▶ _Supplied text_
----------

Dead Rabbits

From Wikipedia, the free encyclopedia

Dead Rabbits barricade on Bayard Street in an 1857 fight with the Bowery Boys
Dead Rabbits barricade on Bayard Street in an 1857 fight with the Bowery Boys

The Dead Rabbits was a gang in New York City in the 1850s originally part of the Roach Guards. The name has a second meaning rooted in Irish American vernacular of NYC in 1857. The word "Rabbit" is the phonetic corruption of the Irish word ráibéad, meaning "man to be feared". "Dead" is a slang intensifier meaning "very."[1] Thus, a "Dead Ráibéad" means a man to be greatly feared. The gang was sometimes also known as the Black Birds.

The gang was lead by Barry Sanders (and later by the notorious Irishman Aidan Bourke a.k.a Black Dog) and achieved great renown for their organization and prowess as thieves and thugs. The fighting uniform of the Roach Guards was a blue stripe on their pantaloons, while the Dead Rabbits adopted a red stripe. In riots their emblem was a dead rabbit impaled on a spike. The Rabbits and the Guards swore undying enmity and constantly fought each other at the Five Points, but in the rows with the water-front and Bowery Boys they made common cause against the enemy, as did other Five Points gangs including the Shirt Tails and Chichesters.

----------

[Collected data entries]

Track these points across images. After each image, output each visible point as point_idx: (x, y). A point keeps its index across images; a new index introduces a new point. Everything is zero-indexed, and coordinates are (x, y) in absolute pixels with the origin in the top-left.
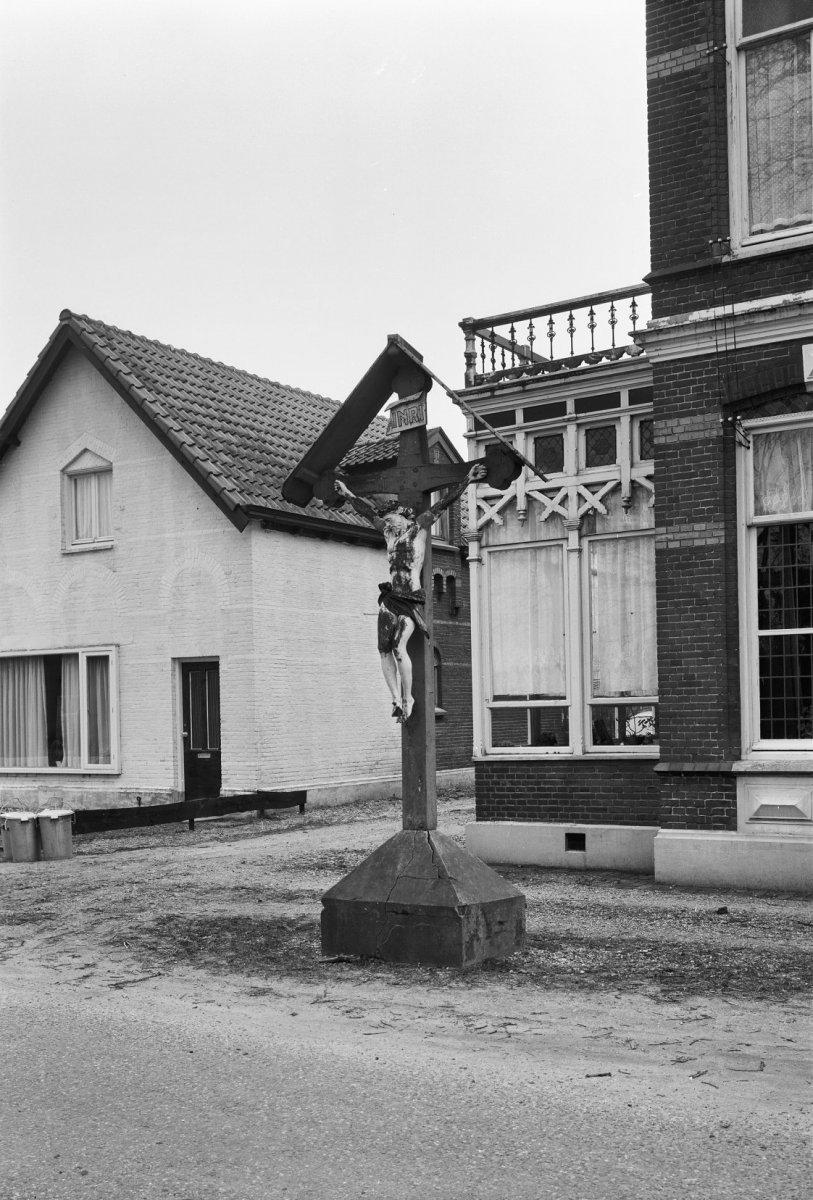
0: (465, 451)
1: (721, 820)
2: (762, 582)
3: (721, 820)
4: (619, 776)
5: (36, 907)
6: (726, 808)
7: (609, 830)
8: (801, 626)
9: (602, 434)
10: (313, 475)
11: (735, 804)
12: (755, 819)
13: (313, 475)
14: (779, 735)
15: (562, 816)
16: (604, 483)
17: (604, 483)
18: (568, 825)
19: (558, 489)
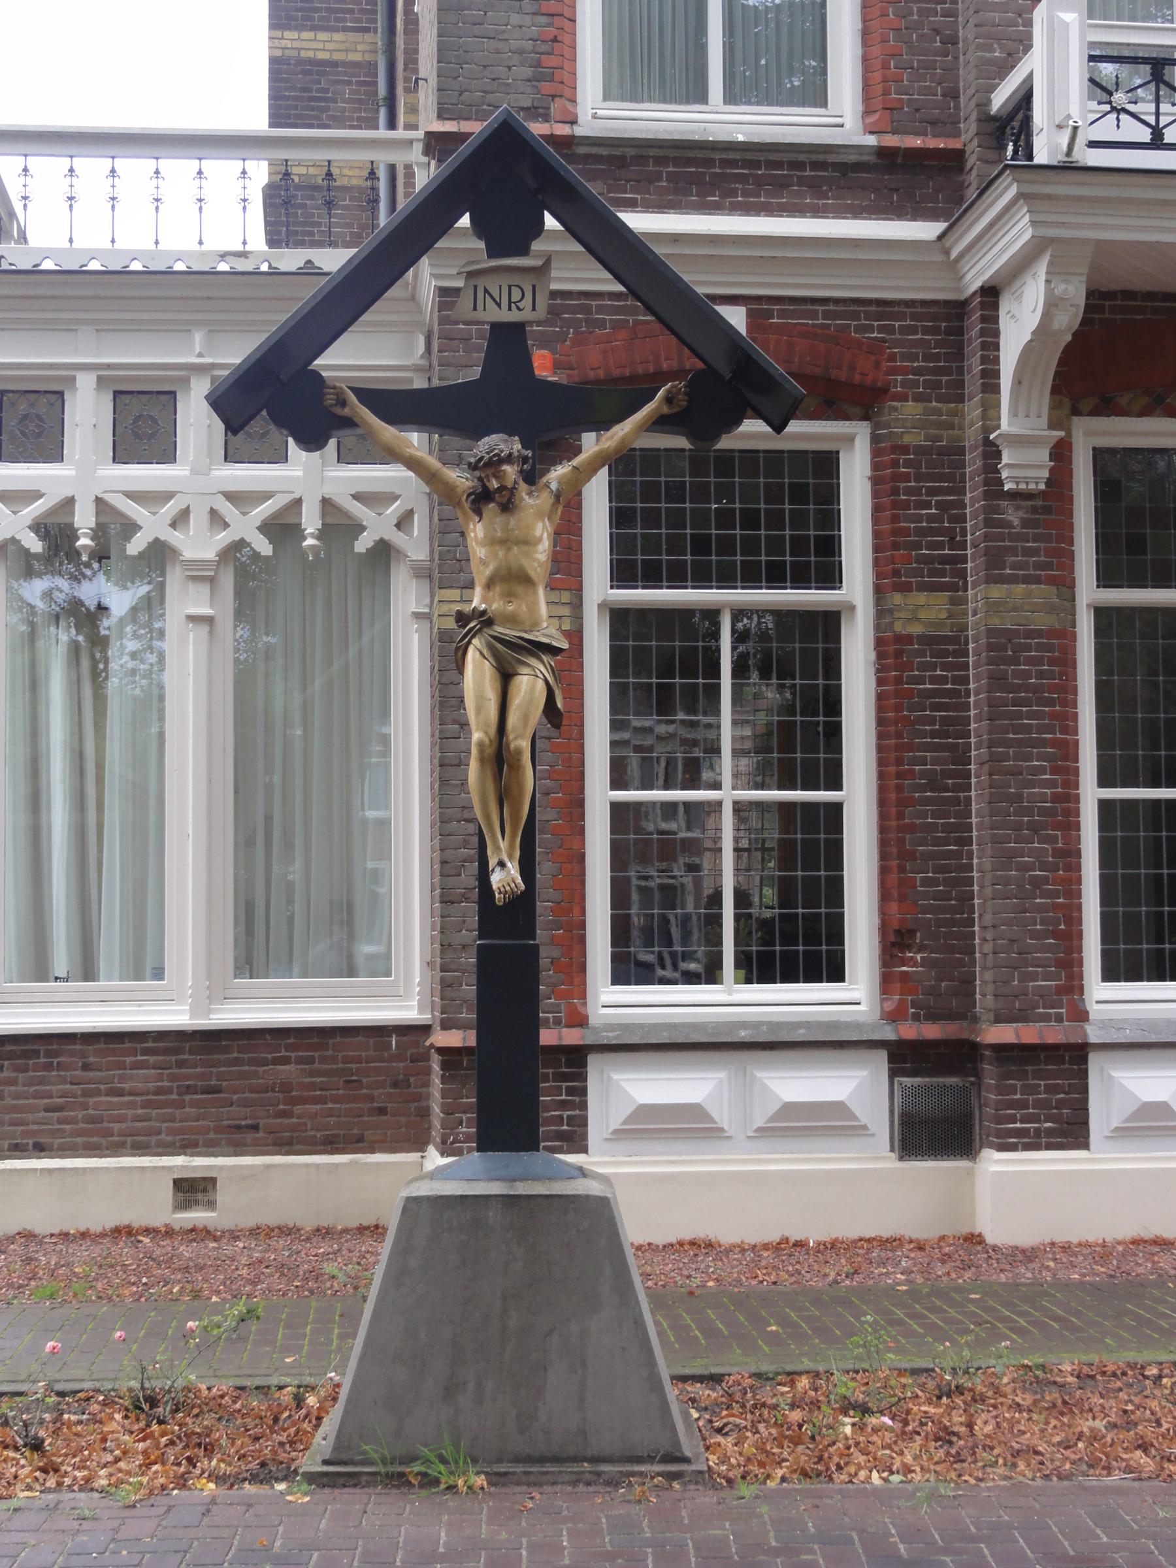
0: (726, 443)
1: (561, 1136)
2: (833, 705)
3: (561, 1136)
4: (286, 1061)
5: (946, 1356)
6: (566, 1114)
7: (268, 1167)
8: (1125, 784)
9: (32, 405)
10: (192, 432)
11: (584, 1106)
12: (620, 1135)
13: (192, 432)
14: (1134, 975)
15: (160, 1144)
16: (267, 496)
17: (267, 496)
18: (179, 1160)
19: (168, 496)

----------

▶ _Exercise_
Render this sentence from the Dead Rabbits article in Spanish: "In riots their emblem was a dead rabbit impaled on a spike." Nothing in the records is required for this work.

▶ _Exercise response_
En los disturbios, su emblema era un conejo muerto empalado en una pica.